Nachhaltigskeitskonzeption für den Soonwald

Champion der Nachhaltigkeit: der Wald

Im Duell der Worte ist „Nachhaltigkeit“ eindeutig der Favorit. Kaum eine Rede oder Artikel ohne dieses Modewort. Auf seine inflationäre Verwendung reagieren immer mehr Menschen genervt. Das ist verständlich, denn „Nachhaltigkeit“ ist wirklich kein schöner Ausdruck, sondern mehr eine dehnbare Worthülse; ein Gummiwort.

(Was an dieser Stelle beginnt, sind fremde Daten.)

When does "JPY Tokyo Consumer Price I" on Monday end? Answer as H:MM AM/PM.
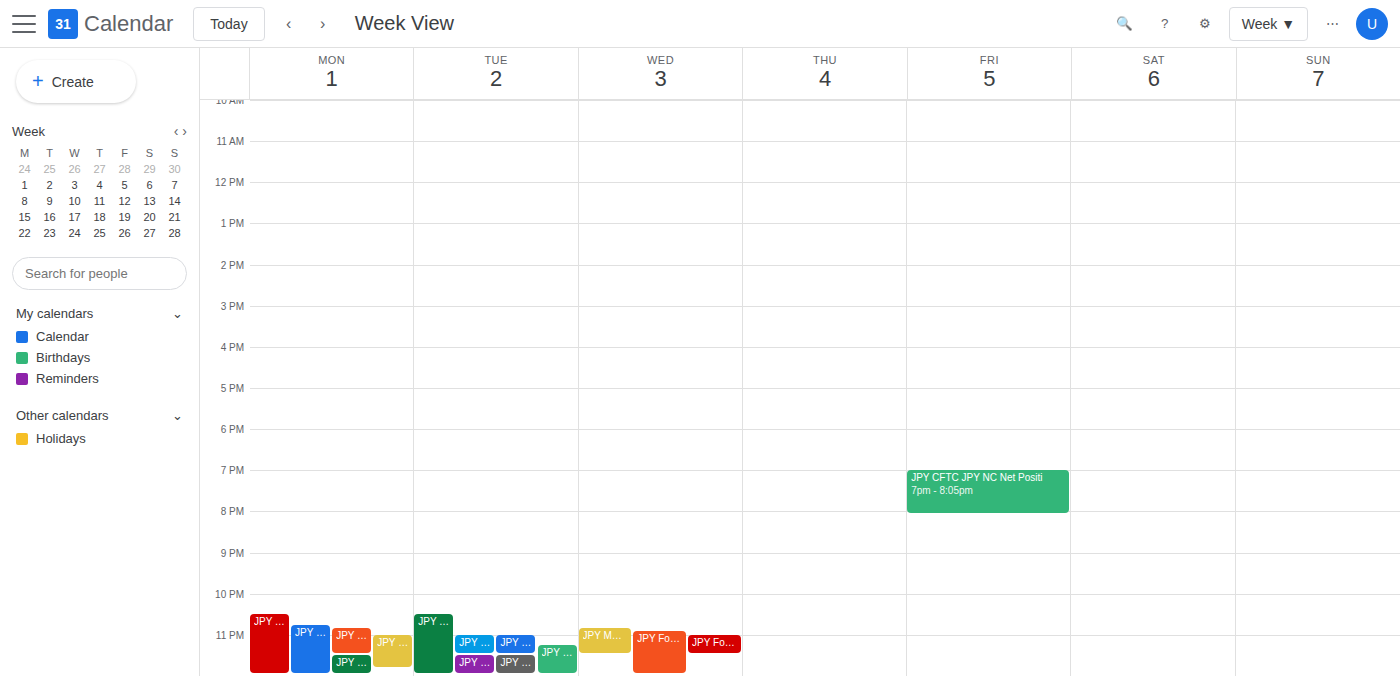
11:30 PM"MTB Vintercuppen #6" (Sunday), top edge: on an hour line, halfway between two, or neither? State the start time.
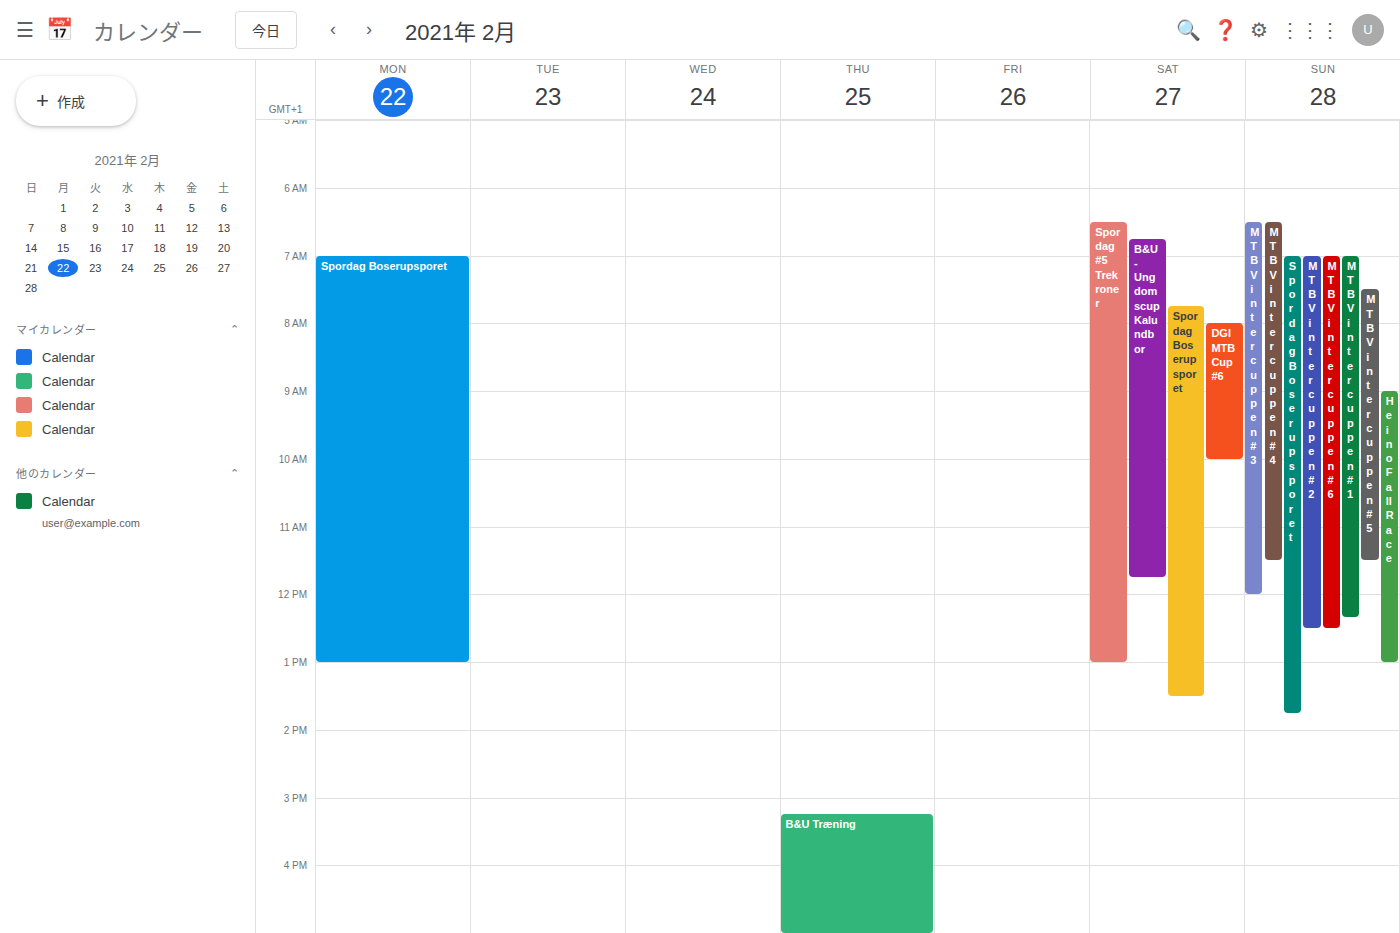
7:00 AM -- exactly on the 7 AM line.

Die deutsche Sprache hat weit schönere Begriffe zu bieten: wie „Vorsorge“, „Bewahren“ oder auch „Erneuerung“. Aber ausgerechnet der sperrige Begriff der „Nachhaltigkeit“ hat Karriere gemacht. Da lohnt es sich, mal genauer nachzuforschen, was dahintersteckt.

 

Ein gewitzter Forstmann: Hans Carl von Carlowitz

Interessanterweise war es ein Forstmann, der schon vor ziemlich genau 300 Jahren den Begriff der Nachhaltigkeit das erste Mal verwendete. Es war 1713, als der Förster Hans Carl von Carlowitz in seiner Schrift „silvicultura oeconomica“ das Wort „Nachhaltigkeit“ verwendete. Als Oberberghauptmann des Erzgebirges war er dafür zuständig, dass immer genügend Holz für den wichtigen Bergbau und das Hüttenwesen da war. Doch die Wälder zu Beginn des 18. Jahrhunderts waren komplett abgeholzt, für Holzkohle, aber auch für Haus-und Schiffbau. Eine andere Forstwirtschaft musste her, welche immer kräftige Bäume bereithält. Der Gedanke der Nachhaltigkeit war geboren. Auch der Soonwald war im 18. und 19. Jahrhundert mehr ein Industriegebiet als ein Wald. Wie im Erzgebirge gab es zahlreiche Hüttenbetriebe und der Wald wurde auch bei uns rücksichtslos ausgebeutet. Angesichts der dramatischen Notlage änderten Mitte des 19. Jahrhunderts auch die Förster im Soonwald ihre Wald-Politik. Forstmeister Georg Anton Strasser mit Dienstsitz in Simmern (von 1764 – 1784) und der, 1749 in Hergenfeld im Soonwald geborene Forstkommissar Johann Peter Kling brachten in unserer Heimat die „nachhaltige“ Wende: kein Einschlag mehr ohne Wiederanpflanzung. So lautet bis heute das Prinzip der Forstwirtschaft. Johann Peter Kling richtete außerdem den sogenannten „Märkereiwald“ ein. Das ist ein Wald im Gemeinschaftsbesitz der Gemeinde, dessen Nutzung und Pflege den „Märkern“ oblag. Das sind bis heute Eigentümer bestimmter damals festgelegter Herdstellen, zum Beispiel in der Gemeinde Tiefenbach.

Soonwald in Not

Man muss kein großer Kenner des Waldes sein, um zu sehen, wie unser Wald dürstet; wie schlecht es ihm geht. Flachwurzler, wie die meisten Nadelbäume, sind die ersten, denen bei Trockenheit der Nachschub von Feuchtigkeit ausgeht. Sie können kein Harz mehr bilden und sind dem Borkenkäfer daher schutzlos ausgeliefert. Die Fichten sterben so zuerst und erschrecken uns inzwischen als graue Gerippe am Waldrand. Sind das die warnenden Vorboten einer sich anbahnenden Katastrophe?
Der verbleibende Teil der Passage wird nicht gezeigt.